E-MAIL THIS LINK
To: 

"We will take the battle to the terrorists so we don’t have to fight them on our shores."
President Bush, defending the U.S. occupation of Iraq, on Tuesday vowed to pursue the war against terrorism which he said had in part had prompted the U.S. action against Baghdad. "Our war on terror continues," Bush told about 600 supporters at a lunch in Minnesota that raised $1.2 million for his 2004 re-election bid. He likened the ousted Iraqi government to that in Afghanistan which had given haven to al Qaeda’s Osama bin Laden, calling both "terror regimes.." "Those regimes chose defiance, and those regimes are no more," he said.
Here I would agree with Bush in that both Afghanistan and Iraq are "terror regimes". However, both regimes still exist and are possibly strengthening.
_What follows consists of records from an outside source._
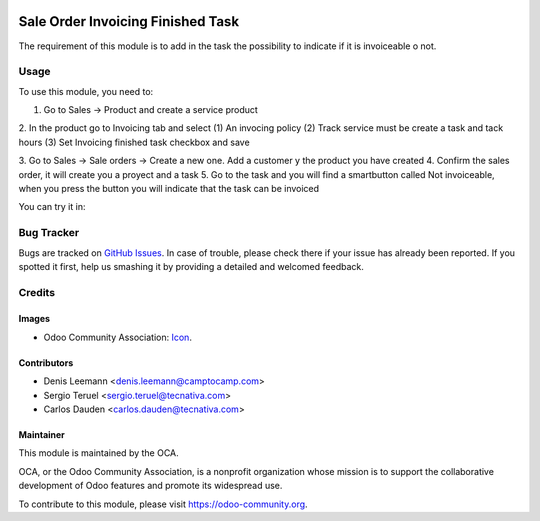 .. image:: https://img.shields.io/badge/licence-LGPL--3-blue.svg
   :target: http://www.gnu.org/licenses/lgpl-3.0-standalone.html
   :alt: License: LGPL-3

==================================
Sale Order Invoicing Finished Task
==================================

The requirement of this module is to add in the task the possibility to indicate if it is invoiceable o not.

Usage
=====

To use this module, you need to:

1. Go to Sales -> Product and create a service product
2. In the product go to Invoicing tab and select (1) An invocing policy (2) Track
service must be create a task and tack hours (3) Set Invoicing finished task
checkbox and save

.. image:: static/description/product_view_invoicefinishedtask.png

3. Go to Sales -> Sale orders -> Create a new one. Add a customer y the product
you have created
4. Confirm the sales order, it will create you a proyect and a task
5. Go to the task and you will find a smartbutton called Not invoiceable, when
you press the button you will indicate that the task can be invoiced

.. image:: static/description/task_view_invoicefinishedtask.png

You can try it in:

.. image:: https://odoo-community.org/website/image/ir.attachment/5784_f2813bd/datas
   :alt: Try me on Runbot
   :target: https://runbot.odoo-community.org/runbot/167/10.0

Bug Tracker
===========

Bugs are tracked on `GitHub Issues
<https://github.com/OCA/167/issues>`_. In case of trouble, please
check there if your issue has already been reported. If you spotted it first,
help us smashing it by providing a detailed and welcomed feedback.

Credits
=======

Images
------

* Odoo Community Association: `Icon <https://github.com/OCA/maintainer-tools/
  blob/master/template/module/static/description/icon.svg>`_.


Contributors
------------

* Denis Leemann <denis.leemann@camptocamp.com> 
* Sergio Teruel <sergio.teruel@tecnativa.com>
* Carlos Dauden <carlos.dauden@tecnativa.com>

Maintainer
----------

.. image:: https://odoo-community.org/logo.png
   :alt: Odoo Community Association
   :target: https://odoo-community.org

This module is maintained by the OCA.

OCA, or the Odoo Community Association, is a nonprofit organization whose
mission is to support the collaborative development of Odoo features and
promote its widespread use.

To contribute to this module, please visit https://odoo-community.org.
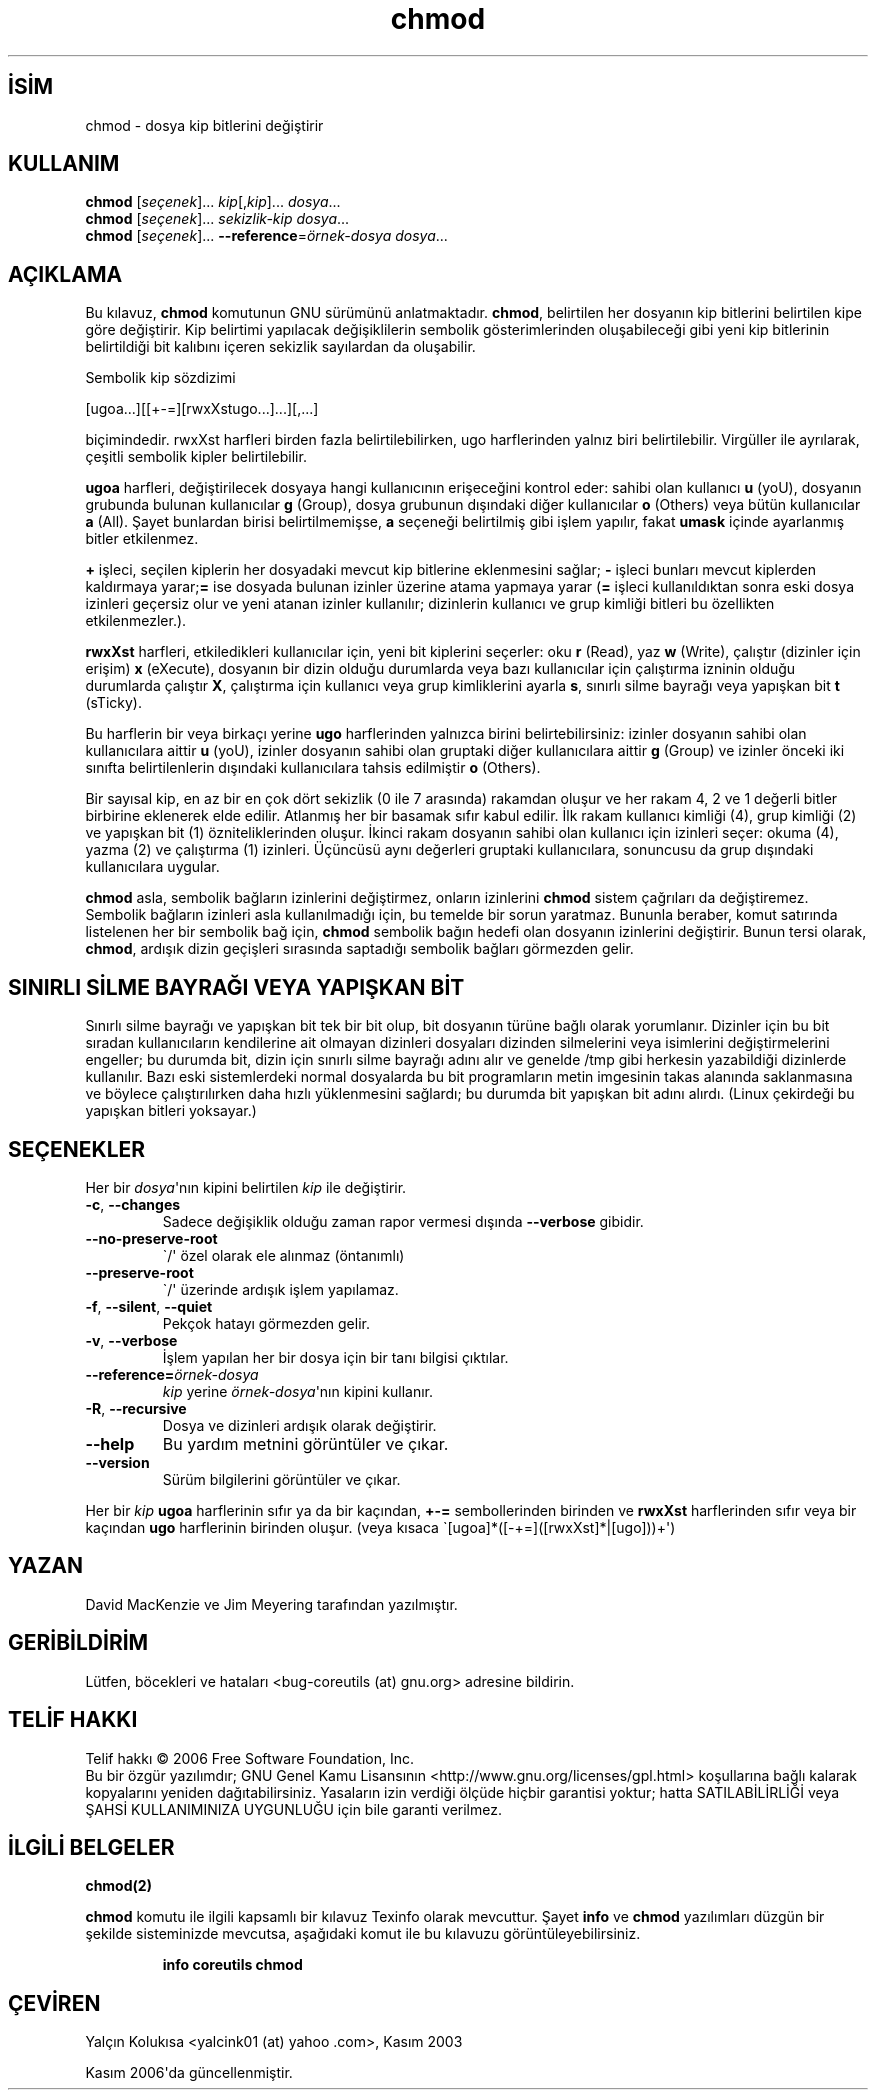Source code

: .\" http://belgeler.org \N'45' 2006\N'45'11\N'45'26T10:18:25+02:00   
.TH "chmod" 1 "Kasım 2006" "coreutils 6.5" "Kullanıcı Komutları"
.nh    
.SH İSİM
chmod \N'45' dosya kip bitlerini değiştirir    
.SH KULLANIM 
.nf
\fBchmod\fR [\fIseçenek\fR]... \fIkip\fR[,\fIkip\fR]... \fIdosya\fR...
\fBchmod\fR [\fIseçenek\fR]... \fIsekizlik\N'45'kip dosya\fR...
\fBchmod\fR [\fIseçenek\fR]... \fB\N'45'\N'45'reference\fR=\fIörnek\N'45'dosya dosya\fR...
.fi
       
.SH AÇIKLAMA          
Bu kılavuz, \fBchmod\fR komutunun GNU sürümünü anlatmaktadır. \fBchmod\fR, belirtilen her dosyanın kip bitlerini belirtilen kipe göre değiştirir. Kip belirtimi yapılacak değişiklilerin sembolik gösterimlerinden oluşabileceği gibi yeni kip bitlerinin belirtildiği bit kalıbını içeren sekizlik sayılardan da oluşabilir.     

Sembolik kip sözdizimi     


.nf
[ugoa...][[+\N'45'=][rwxXstugo...]...][,...]
.fi     

biçimindedir. rwxXst harfleri birden fazla belirtilebilirken, ugo harflerinden yalnız biri belirtilebilir. Virgüller ile ayrılarak, çeşitli sembolik kipler belirtilebilir.     

\fBugoa\fR harfleri, değiştirilecek dosyaya hangi kullanıcının erişeceğini kontrol eder:  sahibi olan kullanıcı \fBu\fR (yoU), dosyanın grubunda bulunan kullanıcılar \fBg\fR (Group), dosya grubunun dışındaki diğer kullanıcılar \fBo\fR (Others) veya bütün kullanıcılar \fBa\fR (All). Şayet bunlardan birisi belirtilmemişse, \fBa\fR seçeneği belirtilmiş gibi işlem yapılır, fakat \fBumask\fR içinde ayarlanmış bitler etkilenmez.     

\fB+\fR işleci, seçilen kiplerin her dosyadaki mevcut kip bitlerine eklenmesini sağlar; \fB\N'45'\fR işleci bunları mevcut kiplerden kaldırmaya yarar;\fB=\fR ise dosyada bulunan izinler üzerine atama yapmaya yarar (\fB=\fR işleci kullanıldıktan sonra eski dosya izinleri geçersiz olur ve yeni atanan izinler kullanılır;  dizinlerin kullanıcı ve grup kimliği bitleri bu özellikten etkilenmezler.).     

\fBrwxXst\fR harfleri, etkiledikleri kullanıcılar için, yeni bit kiplerini seçerler: oku \fBr\fR (Read),  yaz \fBw\fR (Write), çalıştır (dizinler için erişim) \fBx\fR (eXecute), dosyanın bir dizin olduğu durumlarda veya bazı kullanıcılar için çalıştırma izninin olduğu durumlarda çalıştır \fBX\fR, çalıştırma için kullanıcı veya grup kimliklerini ayarla \fBs\fR, sınırlı silme bayrağı veya yapışkan bit \fBt\fR (sTicky).     

Bu harflerin bir veya birkaçı yerine \fBugo\fR harflerinden yalnızca birini belirtebilirsiniz: izinler dosyanın sahibi olan kullanıcılara aittir \fBu\fR (yoU),  izinler dosyanın sahibi olan gruptaki diğer kullanıcılara aittir \fBg\fR (Group)  ve izinler önceki iki sınıfta belirtilenlerin dışındaki kullanıcılara tahsis edilmiştir \fBo\fR (Others).     

Bir sayısal kip, en az bir en çok dört sekizlik (0 ile 7 arasında) rakamdan oluşur ve her rakam 4, 2 ve 1 değerli bitler birbirine eklenerek elde edilir. Atlanmış her bir basamak sıfır kabul edilir. İlk rakam kullanıcı kimliği (4), grup kimliği (2) ve yapışkan bit (1) özniteliklerinden oluşur. İkinci rakam dosyanın sahibi olan kullanıcı için izinleri seçer: okuma (4), yazma (2) ve çalıştırma (1) izinleri. Üçüncüsü aynı değerleri gruptaki kullanıcılara,  sonuncusu da grup dışındaki kullanıcılara uygular.     

\fBchmod\fR asla, sembolik bağların izinlerini değiştirmez, onların izinlerini \fBchmod\fR sistem çağrıları da değiştiremez. Sembolik bağların izinleri asla kullanılmadığı için, bu temelde bir sorun yaratmaz. Bununla beraber, komut satırında listelenen her bir sembolik bağ için, \fBchmod\fR sembolik bağın hedefi olan dosyanın izinlerini değiştirir. Bunun tersi olarak, \fBchmod\fR, ardışık dizin geçişleri sırasında saptadığı sembolik bağları görmezden gelir.     
   
.SH SINIRLI SİLME BAYRAĞI VEYA YAPIŞKAN BİT     
Sınırlı silme bayrağı ve yapışkan bit tek bir bit olup, bit dosyanın türüne bağlı olarak yorumlanır. Dizinler için bu bit sıradan kullanıcıların kendilerine ait olmayan dizinleri dosyaları dizinden silmelerini veya isimlerini değiştirmelerini engeller; bu durumda bit, dizin için sınırlı silme bayrağı adını alır ve genelde /tmp gibi herkesin yazabildiği dizinlerde kullanılır. Bazı eski sistemlerdeki normal dosyalarda bu bit programların metin imgesinin takas alanında saklanmasına ve böylece çalıştırılırken daha hızlı yüklenmesini sağlardı; bu durumda bit yapışkan bit adını alırdı. (Linux çekirdeği bu yapışkan bitleri yoksayar.)     
   
.SH SEÇENEKLER     
Her bir \fIdosya\fR\N'39'nın kipini belirtilen \fIkip\fR ile değiştirir.     
       
.br
.ns
.TP 
\fB\N'45'c\fR, \fB\N'45'\N'45'changes\fR
Sadece değişiklik olduğu zaman rapor vermesi dışında \fB\N'45'\N'45'verbose\fR gibidir.         

.TP 
\fB\N'45'\N'45'no\N'45'preserve\N'45'root\fR
\N'96'/\N'39' özel olarak ele alınmaz (öntanımlı)         

.TP 
\fB\N'45'\N'45'preserve\N'45'root\fR
\N'96'/\N'39' üzerinde ardışık işlem yapılamaz.         

.TP 
\fB\N'45'f\fR, \fB\N'45'\N'45'silent\fR, \fB\N'45'\N'45'quiet\fR
Pekçok hatayı görmezden gelir.         

.TP 
\fB\N'45'v\fR, \fB\N'45'\N'45'verbose\fR
İşlem yapılan her bir dosya için bir tanı bilgisi çıktılar.         

.TP 
\fB\N'45'\N'45'reference=\fR\fIörnek\N'45'dosya\fR
\fIkip\fR yerine \fIörnek\N'45'dosya\fR\N'39'nın kipini kullanır.         

.TP 
\fB\N'45'R\fR, \fB\N'45'\N'45'recursive\fR
Dosya ve dizinleri ardışık olarak değiştirir.         

.TP 
\fB\N'45'\N'45'help\fR
Bu yardım metnini görüntüler ve çıkar.         

.TP 
\fB\N'45'\N'45'version\fR
Sürüm bilgilerini görüntüler ve çıkar.         

.PP     
Her bir \fIkip \fR \fBugoa\fR harflerinin sıfır ya da bir kaçından, \fB+\N'45'=\fR sembollerinden birinden ve \fBrwxXst\fR harflerinden sıfır veya bir kaçından \fBugo\fR harflerinin birinden oluşur. (veya kısaca \N'96'[ugoa]*([\N'45'+=]([rwxXst]*|[ugo]))+\N'39')     
   
.SH YAZAN     
David MacKenzie ve Jim Meyering tarafından yazılmıştır.
   
.SH GERİBİLDİRİM     
Lütfen, böcekleri ve hataları <bug\N'45'coreutils (at) gnu.org> adresine bildirin.
   
.SH TELİF HAKKI     
Telif hakkı © 2006 Free Software Foundation, Inc.
.br
Bu bir özgür yazılımdır; GNU Genel Kamu Lisansının <http://www.gnu.org/licenses/gpl.html> koşullarına bağlı kalarak kopyalarını yeniden dağıtabilirsiniz. Yasaların izin verdiği ölçüde hiçbir garantisi yoktur; hatta SATILABİLİRLİĞİ veya ŞAHSİ KULLANIMINIZA UYGUNLUĞU için bile garanti verilmez.     
   
.SH İLGİLİ BELGELER
\fBchmod(2)\fR    

\fBchmod\fR komutu ile ilgili kapsamlı bir kılavuz Texinfo olarak mevcuttur. Şayet \fBinfo\fR ve \fBchmod\fR yazılımları düzgün bir şekilde sisteminizde mevcutsa, aşağıdaki komut ile bu kılavuzu görüntüleyebilirsiniz.     

.IP 

\fBinfo coreutils chmod\fR

.PP     
   
.SH ÇEVİREN     
Yalçın Kolukısa <yalcink01 (at) yahoo .com>, Kasım 2003
     
Kasım 2006\N'39'da güncellenmiştir.
    
  
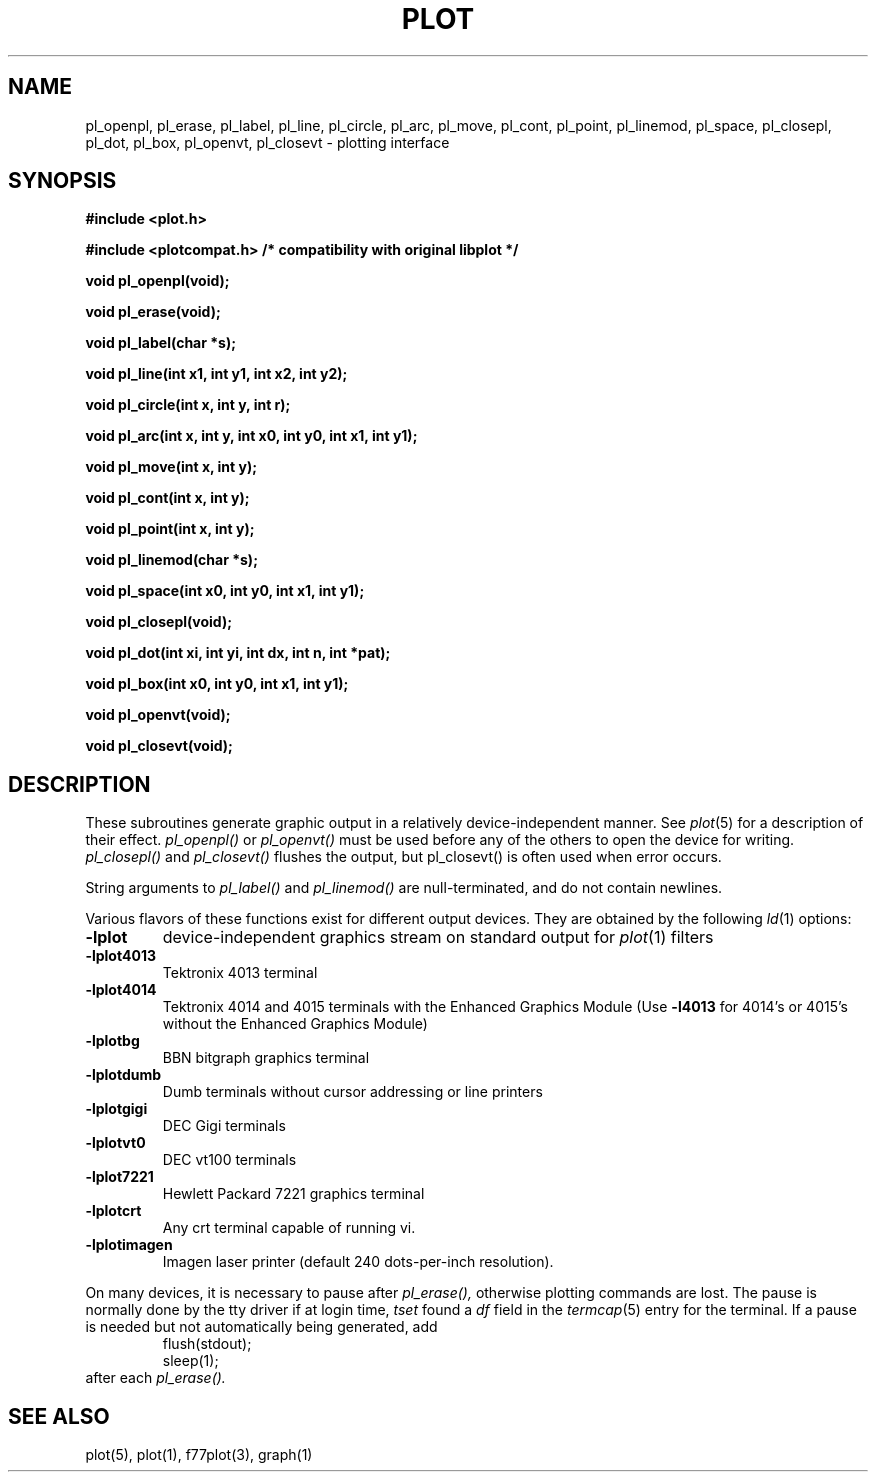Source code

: .\"	@(#)plot.3	6.3 (Berkeley) 11/24/87
.\"
.TH PLOT 3  "July 31, 2018"
.AT 3
.SH NAME
pl_openpl, pl_erase, pl_label, pl_line, pl_circle, pl_arc, pl_move, pl_cont, pl_point, pl_linemod, \
pl_space, pl_closepl, pl_dot, pl_box, pl_openvt, pl_closevt \- plotting interface
.SH SYNOPSIS
.nf
.B #include <plot.h>
.PP
.B #include <plotcompat.h> /* compatibility with original libplot */
.PP
.B void pl_openpl(void);
.PP
.B void pl_erase(void);
.PP
.B void pl_label(char *s);
.PP
.B void pl_line(int x1, int y1, int x2, int y2);
.PP
.B void pl_circle(int x, int y, int r);
.PP
.B void pl_arc(int x, int y, int x0, int y0, int x1, int y1);
.PP
.B void pl_move(int x, int y);
.PP
.B void pl_cont(int x, int y);
.PP
.B void pl_point(int x, int y);
.PP
.B void pl_linemod(char *s);
.PP
.B void pl_space(int x0, int y0, int x1, int y1);
.PP
.B void pl_closepl(void);
.PP
.B void pl_dot(int xi, int yi, int dx, int n, int *pat);
.PP
.B void pl_box(int x0, int y0, int x1, int y1);
.PP
.B void pl_openvt(void);
.PP
.B void pl_closevt(void);
.fi
.PP
.ft R
.SH DESCRIPTION
These subroutines generate graphic output in a relatively
device-independent manner.  See
.IR  plot (5)
for a description of their effect.
.I pl_openpl()
or
.I pl_openvt()
must be used before any of the others to open the device for writing.
.I pl_closepl()
and
.I pl_closevt()
flushes the output, but pl_closevt() is often used when error occurs.
.PP
String arguments to
.I pl_label()
and
.I pl_linemod()
are null-terminated, and do not contain newlines.
.PP
Various flavors of these functions exist for different output devices. 
They are obtained by the following
.IR ld (1)
options:
.TP
.B \-lplot
device-independent graphics stream on standard output for 
.IR plot (1)
filters
.br
.ns
.TP
.B \-lplot4013
Tektronix 4013 terminal
.br
.ns
.TP
.B \-lplot4014
Tektronix 4014 and 4015 terminals with the Enhanced Graphics Module (Use
.B \-l4013
for 4014's or 4015's without the Enhanced Graphics Module)
.br
.ns
.TP
.B \-lplotbg
BBN bitgraph graphics terminal
.br
.ns
.TP
.B \-lplotdumb
Dumb terminals without cursor addressing or line printers
.br
.ns
.TP
.B \-lplotgigi
DEC Gigi terminals
.br
.ns
.TP
.B \-lplotvt0
DEC vt100 terminals
.br
.ns
.TP
.B \-lplot7221
Hewlett Packard 7221 graphics terminal
.br
.ns
.TP
.B \-lplotcrt
Any crt terminal capable of running vi.
.br
.ns
.TP
.B \-lplotimagen
Imagen laser printer (default 240 dots-per-inch resolution).
.PP
On many devices, it is necessary to pause after
.IR pl_erase(),
otherwise plotting commands are lost.
The pause is normally done by the tty driver if at login time,
.I tset
found a
.I df
field in the
.IR termcap (5)
entry for the terminal.
If a pause is needed but not automatically being generated,
add
.RS
.nf
flush(stdout);
sleep(1);
.fi
.RE
after each
.IR pl_erase().
.SH "SEE ALSO"
plot(5), plot(1), f77plot(3), graph(1)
But, here’s where he really loses me:
White House spokeswoman Claire Buchan said that in his speech in St Louis to the American Legion, a war veterans group, the president would say that "we will take the battle to the terrorists so we don’t have to fight them on our shores."
This is the new argument; that we will fight terrorism on the battlefield of our choosing. This is a dangerous mis-conception that only serves the narrow administration view that Saddam Hussien was a primary orchestrator of the worldwide muslim terror offensive against the US and its allies. Whatever proliferation of weapons that may have occurred in Iraq would appear to have been exacerbated by our invasion as any WMD’s that might have existed were probably dispersed, perhaps to Syria or Iran.

What is the value in using Iraq as a terror magnet? Apart from the daily attacks on our soldiers by Iraqi resistance - possibly aided by some outside terror network, possibly no more than remnants of the Republican Guard or the like- alot of the devastating bombings of late have taken place in countries away from the Iraqi battlefield.

What is it about our operation in Iraq that would support the argument that we won’t have to fight them (terrorists)on our shores? Most observers predict another devastating attack in the US is inevitable if not imminent. Further, by likening Iraq to the worldwide muslim terror offensive the president does what Hussien could not; he binds Iraqis to the Muslim resistance, practically inviting them to join the battle there and ally with the forces that threaten our soldiers daily. This will create, not a democratic wedge against Muslim extremism in the region, but sadly, American targets in Iraq whose lives are no less important than ours here in the states.

To be fair to Bush, he hasn’t really spelled out just what he means by this. Maybe someone here can.